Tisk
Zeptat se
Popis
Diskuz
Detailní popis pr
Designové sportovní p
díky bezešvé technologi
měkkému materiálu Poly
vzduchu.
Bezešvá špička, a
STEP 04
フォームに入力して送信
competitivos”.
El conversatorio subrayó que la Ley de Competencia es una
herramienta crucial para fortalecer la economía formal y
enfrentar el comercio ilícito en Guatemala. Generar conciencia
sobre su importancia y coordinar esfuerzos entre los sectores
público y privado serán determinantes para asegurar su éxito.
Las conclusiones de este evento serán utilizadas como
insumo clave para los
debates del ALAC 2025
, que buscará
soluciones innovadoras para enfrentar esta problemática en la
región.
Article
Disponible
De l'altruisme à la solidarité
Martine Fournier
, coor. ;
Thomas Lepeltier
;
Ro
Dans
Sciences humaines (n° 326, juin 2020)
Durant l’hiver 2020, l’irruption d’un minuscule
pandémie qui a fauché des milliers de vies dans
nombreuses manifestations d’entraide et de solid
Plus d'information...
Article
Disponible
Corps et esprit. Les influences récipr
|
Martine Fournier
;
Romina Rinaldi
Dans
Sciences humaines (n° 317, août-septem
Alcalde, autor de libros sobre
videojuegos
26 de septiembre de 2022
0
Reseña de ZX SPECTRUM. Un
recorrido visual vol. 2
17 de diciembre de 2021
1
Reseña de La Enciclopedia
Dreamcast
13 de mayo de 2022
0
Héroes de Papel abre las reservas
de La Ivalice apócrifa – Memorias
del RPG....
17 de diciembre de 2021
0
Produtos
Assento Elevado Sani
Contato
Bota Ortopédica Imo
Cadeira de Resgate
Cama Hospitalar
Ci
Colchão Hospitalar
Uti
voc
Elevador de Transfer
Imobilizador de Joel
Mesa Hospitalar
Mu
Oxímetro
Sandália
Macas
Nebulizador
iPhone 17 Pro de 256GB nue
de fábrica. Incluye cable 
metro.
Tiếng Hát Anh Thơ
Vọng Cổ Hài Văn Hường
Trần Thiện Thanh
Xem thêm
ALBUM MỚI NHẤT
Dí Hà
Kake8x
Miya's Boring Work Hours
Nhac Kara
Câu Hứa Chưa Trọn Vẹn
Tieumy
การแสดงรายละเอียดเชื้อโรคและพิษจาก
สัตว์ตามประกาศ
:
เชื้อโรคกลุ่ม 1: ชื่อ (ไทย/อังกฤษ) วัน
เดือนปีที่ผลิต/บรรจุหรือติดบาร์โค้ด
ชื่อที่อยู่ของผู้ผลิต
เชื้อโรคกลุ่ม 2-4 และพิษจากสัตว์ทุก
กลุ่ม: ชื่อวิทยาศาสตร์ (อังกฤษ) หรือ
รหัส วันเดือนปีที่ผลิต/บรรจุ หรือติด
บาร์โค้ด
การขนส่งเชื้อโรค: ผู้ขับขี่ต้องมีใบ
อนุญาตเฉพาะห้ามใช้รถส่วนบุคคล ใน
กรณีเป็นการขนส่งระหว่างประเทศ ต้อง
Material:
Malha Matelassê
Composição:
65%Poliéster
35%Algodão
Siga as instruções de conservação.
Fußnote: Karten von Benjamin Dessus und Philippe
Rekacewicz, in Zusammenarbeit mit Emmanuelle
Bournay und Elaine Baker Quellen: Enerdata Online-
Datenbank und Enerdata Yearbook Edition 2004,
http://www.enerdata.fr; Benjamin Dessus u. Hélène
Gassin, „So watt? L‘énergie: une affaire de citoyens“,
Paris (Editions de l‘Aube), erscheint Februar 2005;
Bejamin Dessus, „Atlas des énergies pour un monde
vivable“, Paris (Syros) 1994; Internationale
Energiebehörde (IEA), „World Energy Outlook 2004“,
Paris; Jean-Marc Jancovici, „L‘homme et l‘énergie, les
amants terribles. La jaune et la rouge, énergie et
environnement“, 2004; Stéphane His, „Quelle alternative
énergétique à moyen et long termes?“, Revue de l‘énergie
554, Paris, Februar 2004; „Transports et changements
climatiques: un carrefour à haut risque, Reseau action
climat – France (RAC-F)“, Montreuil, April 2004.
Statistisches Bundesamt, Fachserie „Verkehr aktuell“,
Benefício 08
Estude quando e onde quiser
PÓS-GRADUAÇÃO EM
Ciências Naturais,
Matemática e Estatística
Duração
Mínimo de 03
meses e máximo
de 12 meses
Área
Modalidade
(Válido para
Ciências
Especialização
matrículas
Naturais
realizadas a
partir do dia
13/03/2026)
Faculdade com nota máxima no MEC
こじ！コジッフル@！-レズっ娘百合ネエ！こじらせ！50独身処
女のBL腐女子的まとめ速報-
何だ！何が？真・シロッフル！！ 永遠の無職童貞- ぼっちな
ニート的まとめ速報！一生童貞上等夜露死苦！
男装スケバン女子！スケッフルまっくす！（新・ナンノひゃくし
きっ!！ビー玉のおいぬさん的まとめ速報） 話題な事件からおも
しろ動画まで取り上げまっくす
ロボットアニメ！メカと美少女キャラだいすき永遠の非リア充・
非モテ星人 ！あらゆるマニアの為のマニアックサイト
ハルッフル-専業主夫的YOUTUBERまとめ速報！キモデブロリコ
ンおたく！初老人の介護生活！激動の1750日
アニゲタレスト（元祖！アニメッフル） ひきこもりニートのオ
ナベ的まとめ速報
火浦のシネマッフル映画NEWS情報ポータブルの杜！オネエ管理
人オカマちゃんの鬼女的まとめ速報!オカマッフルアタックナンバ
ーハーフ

Your instructions: Whenever the string "งกฤษ" shows up in a line above, copy that line.

Answer for this exercise:
เชื้อโรคกลุ่ม 1: ชื่อ (ไทย/อังกฤษ) วัน
กลุ่ม: ชื่อวิทยาศาสตร์ (อังกฤษ) หรือ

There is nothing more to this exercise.